The Puerto Rico Tourism Company, which follows CDC's recommendations that pregnant women avoid travel to certain destinations, also points out that less than one-half of one percent of Puerto Rico's 3.5 million residents have contracted the Zika virus. The majority of Zika cases are concentrated in areas away from typical tourist destinations, the company said. Puerto Rico has counted 785 confirmed cases of the virus, including its first death from it.
Marisol Colon, cluster general manager of Embassy Suites Hotels, Puerto Rico, said hotel cancellations were greater than expected in the first three months of the year, but she is optimistic about the upcoming summer months, which are actually considered low season.
"People are shying away from their concerns and starting to visit the island," Colon told ABC News.

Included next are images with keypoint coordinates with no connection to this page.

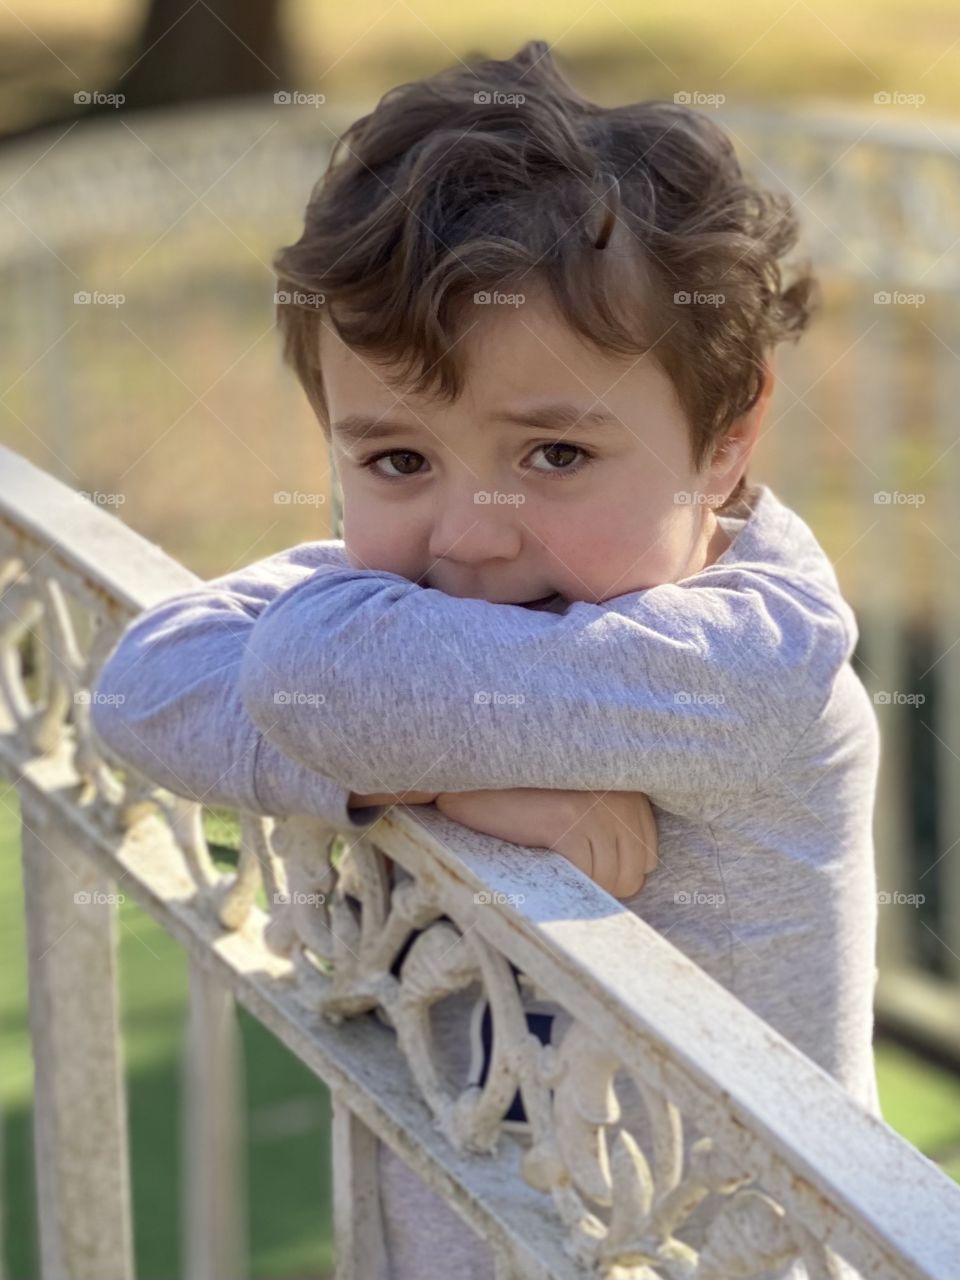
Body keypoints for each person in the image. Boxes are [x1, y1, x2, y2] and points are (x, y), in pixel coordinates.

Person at [91, 38, 881, 1280]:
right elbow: (141, 682)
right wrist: (468, 788)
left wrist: (392, 748)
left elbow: (317, 675)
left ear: (725, 440)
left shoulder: (751, 667)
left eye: (555, 455)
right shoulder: (415, 612)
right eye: (398, 460)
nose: (468, 537)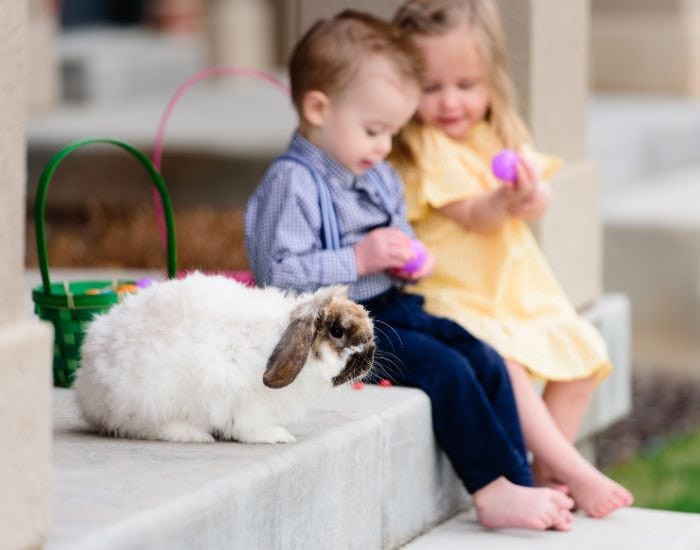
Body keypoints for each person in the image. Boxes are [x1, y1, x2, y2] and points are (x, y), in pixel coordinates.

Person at [245, 9, 575, 531]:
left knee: (481, 356)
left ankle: (517, 481)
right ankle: (490, 493)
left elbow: (395, 241)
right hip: (331, 330)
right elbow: (277, 274)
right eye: (375, 130)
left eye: (392, 133)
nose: (384, 146)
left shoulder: (374, 174)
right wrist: (360, 258)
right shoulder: (294, 183)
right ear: (316, 107)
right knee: (445, 370)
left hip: (391, 306)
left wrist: (410, 258)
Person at [390, 0, 633, 518]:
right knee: (510, 363)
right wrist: (503, 202)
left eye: (466, 85)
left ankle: (550, 471)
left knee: (582, 360)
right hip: (455, 291)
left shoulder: (497, 131)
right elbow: (473, 211)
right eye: (431, 88)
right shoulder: (422, 145)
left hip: (513, 286)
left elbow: (538, 195)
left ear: (490, 78)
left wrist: (529, 194)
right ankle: (570, 468)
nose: (450, 102)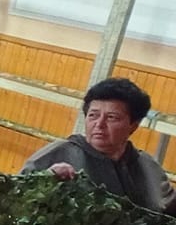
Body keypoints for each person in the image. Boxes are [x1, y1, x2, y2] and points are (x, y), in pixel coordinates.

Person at [21, 78, 174, 214]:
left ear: (133, 125)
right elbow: (15, 200)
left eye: (112, 117)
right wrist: (45, 181)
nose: (99, 125)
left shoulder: (147, 166)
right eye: (93, 115)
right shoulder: (58, 154)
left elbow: (169, 213)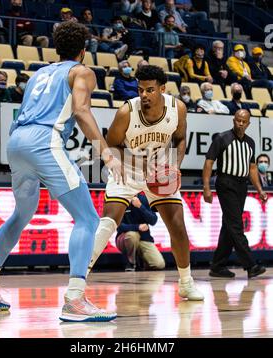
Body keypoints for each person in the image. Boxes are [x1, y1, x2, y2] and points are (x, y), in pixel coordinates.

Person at [0, 21, 122, 322]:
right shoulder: (82, 71)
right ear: (84, 50)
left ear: (57, 48)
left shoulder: (39, 73)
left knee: (21, 215)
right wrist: (106, 153)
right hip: (45, 142)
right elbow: (81, 110)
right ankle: (75, 300)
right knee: (88, 217)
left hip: (16, 143)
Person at [87, 65, 204, 301]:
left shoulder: (177, 108)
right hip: (129, 168)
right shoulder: (126, 112)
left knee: (178, 225)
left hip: (161, 167)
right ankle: (78, 282)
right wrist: (137, 166)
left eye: (150, 90)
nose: (144, 95)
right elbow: (110, 146)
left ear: (162, 89)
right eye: (140, 89)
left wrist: (175, 165)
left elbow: (180, 139)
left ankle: (186, 282)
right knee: (109, 221)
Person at [202, 109, 267, 279]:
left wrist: (259, 189)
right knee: (236, 225)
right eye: (237, 120)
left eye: (243, 121)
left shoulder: (251, 143)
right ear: (234, 120)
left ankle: (217, 266)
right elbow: (209, 163)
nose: (240, 123)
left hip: (241, 186)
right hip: (226, 183)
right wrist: (206, 187)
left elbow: (252, 168)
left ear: (248, 123)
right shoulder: (222, 138)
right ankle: (251, 265)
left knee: (229, 226)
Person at [116, 194, 165, 271]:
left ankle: (142, 260)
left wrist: (140, 206)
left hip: (143, 239)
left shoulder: (144, 199)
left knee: (159, 264)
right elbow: (118, 225)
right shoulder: (121, 200)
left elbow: (153, 220)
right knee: (132, 235)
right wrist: (137, 227)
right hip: (124, 238)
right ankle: (131, 263)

Jimenez said leisure travel to the island has increased 20 percent, year-over-year. More than 60 groups visited the island in March and April, including the American College of Osteopathic Family Physicians Spring Convention in San Juan.
Dr. Larry W. Anderson, who attended the convention said in a statement that the city, hotels and restaurants "have been very intentional of making sure that there is no place for mosquitoes to hatch, to lay eggs or to breed."